Pewnie nie ma wśród technomaniaków osoby, która nie miałaby zainstalowanej aplikacji Shazam na swoim smartfonie. Ta aplikacja do odkrywania i tagowania muzyki jest dostępna na wszystkie podstawowe platformy mobilne, na czele z: iOS, Androidem, Windows Phone 7, BlackBerry OS, czy Symbianem. Dla mnie jest to zawsze jedna z pierwszych aplikacji, jakie instalują na nowym sprzęcie mobilnym.
W szybkim skrócie co Shazam potrafi: na podstawie króciutkiego fragmentu utworu muzycznego, który aplikacja słyszy z dowolnego źródła (radio, TV, komputer, odtwarzacz mp3, itp., czasami nawet… śpiew człowieka) potrafi podać nam informację na temat tytułu piosenki, jego wykonawcy, czy albumu w jakim została wydana. Oprócz tego dostajemy komplet przydatnych linków, np. do: kanału YouTube zespołu, informacji o najbliższych koncertach, podobnie grających artystów, Amazonu, gdzie możemy dany kawałek kupić (o ile mieszkamy w kraju, gdzie jest to możliwe). Możemy oczywiście poinformować naszych znajomych w wybranych sieciach społecznościowych o naszym muzycznym znalezisku.

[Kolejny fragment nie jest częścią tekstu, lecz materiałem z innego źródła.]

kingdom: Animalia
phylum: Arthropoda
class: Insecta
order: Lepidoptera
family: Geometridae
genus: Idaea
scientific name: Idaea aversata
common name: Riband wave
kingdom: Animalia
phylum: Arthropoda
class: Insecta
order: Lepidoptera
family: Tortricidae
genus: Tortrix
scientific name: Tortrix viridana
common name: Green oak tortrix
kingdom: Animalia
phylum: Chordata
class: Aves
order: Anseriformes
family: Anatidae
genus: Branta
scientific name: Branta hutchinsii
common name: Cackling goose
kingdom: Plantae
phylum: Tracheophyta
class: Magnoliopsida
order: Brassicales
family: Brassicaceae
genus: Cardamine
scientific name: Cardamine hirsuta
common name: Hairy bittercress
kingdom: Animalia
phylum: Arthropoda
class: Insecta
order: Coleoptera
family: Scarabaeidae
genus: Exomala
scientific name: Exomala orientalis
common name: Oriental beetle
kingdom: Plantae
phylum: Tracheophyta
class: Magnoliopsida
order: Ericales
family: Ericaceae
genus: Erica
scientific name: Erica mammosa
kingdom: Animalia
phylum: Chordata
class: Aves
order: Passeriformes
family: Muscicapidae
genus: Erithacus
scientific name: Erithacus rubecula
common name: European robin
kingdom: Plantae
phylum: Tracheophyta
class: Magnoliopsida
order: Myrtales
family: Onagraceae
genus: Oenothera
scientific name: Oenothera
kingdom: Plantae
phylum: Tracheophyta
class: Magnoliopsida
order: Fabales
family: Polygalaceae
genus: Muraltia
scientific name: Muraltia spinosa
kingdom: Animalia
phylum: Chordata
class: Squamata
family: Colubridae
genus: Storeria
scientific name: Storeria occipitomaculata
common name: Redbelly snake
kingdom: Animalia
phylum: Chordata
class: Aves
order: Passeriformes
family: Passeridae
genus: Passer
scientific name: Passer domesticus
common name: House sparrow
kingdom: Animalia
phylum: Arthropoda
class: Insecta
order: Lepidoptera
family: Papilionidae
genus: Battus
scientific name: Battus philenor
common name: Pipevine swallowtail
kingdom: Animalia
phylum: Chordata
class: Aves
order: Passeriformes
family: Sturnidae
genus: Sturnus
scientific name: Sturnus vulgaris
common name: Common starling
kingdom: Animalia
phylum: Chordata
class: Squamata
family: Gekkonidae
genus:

Twórcy Shazam właśnie poinformowali, że przekroczyli liczbę 250 mln użytkowników swojej usługi na całym świecie. Nie chodzi o liczbę pobrań aplikacji, lecz o liczbę unikalnych użytkowników, którzy przynajmniej raz otagowali utwór muzyczny (czyli wyszukiwali na jego temat informacji za pomocą aplikacji). To wspaniałe osiągnięcie - z której strony by nie patrzeć, Shazam z pewnością należy do najpopularniejszych usług mobilnych na świecie. Osławiony gigantycznym przejęciem przez Facebooka Instagram dopiero 5 dni temu osiągnął liczbę 100 mln użytkowników, a globalny hit Google'a, poczta Gmail istniejąca od 2004 r. osiągnęła liczbę 'zaledwie' 100 mln więcej użytkowników.
Mimo tak szerokiego dotarcia, o Shazam nie jest głośno jak o Instagram, Twitterze, czy chociażby dużo mniejszym Pintereście. Ponadto wydaje się, że Shazam marnuje gigantyczny potencjał na naturalny rozwój swoich usług, chociażby o współpracę z innymi hitowymi serwisami.
Zapewne z finansami Shazam nie jest najgorzej. Sam złapałem się na tym, że to jedna z usług, której najczęściej daję zarobić. Zazwyczaj klikam bowiem w przycisk referrala serwisu Amazon, by dowiedzieć się kilku dodatkowych szczegółów o znalezionym wykonawcy. Zapewne przy takiej bazie użytkowników, Shazam ma spore przychody właśnie z takich klików. Ale potrafię sobie wyobrazić, że Shazam współpracuje także chociażby z takimi serwisami jak Spotfiy, czy Deezer, które sprzedają streaming muzyki z sieci. Taka konwersja - Shazam do Spotify byłaby zapewne nie do pogardzenia.
Shazam mógłby zresztą sam pomyśleć o usługach streamingu muzycznego. Przy takiej bazie użytkowników usługi mógłby zapewne z łatwością pobić Spotify, który do tej pory zdobył 15 mln użytkowników, z czego zaledwie 4 mln opłacających konto. Odkąd Warner podał, że 1/4 przychodów ze sprzedaży muzyki pochodzi ze streamingu w sieci już nikt nie podważa biznesowego sensu takich usług.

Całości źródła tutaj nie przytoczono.